▸ Exercise: Reproduce every line of text in the records below word for word, leaving out the pictures.

▸ Available data:
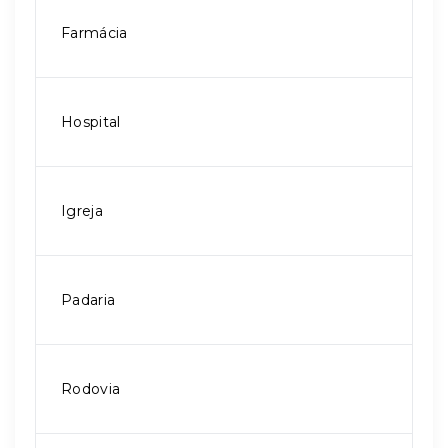
Farmácia
Hospital
Igreja
Padaria
Rodovia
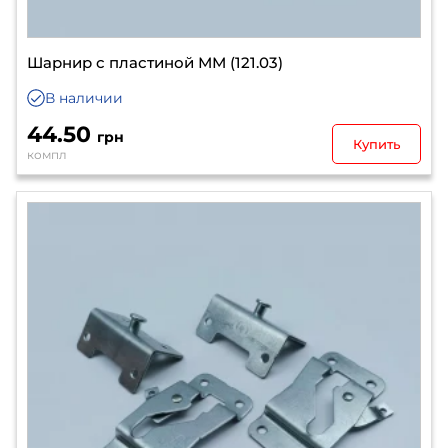
Шарнир с пластиной ММ (121.03)
В наличии
44.50
грн
Купить
компл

▸ Response area:
Farmácia
Hospital
Igreja
Padaria
Rodovia
Шарнир с пластиной ММ (121.03)
В наличии
44.50
грн
Купить
компл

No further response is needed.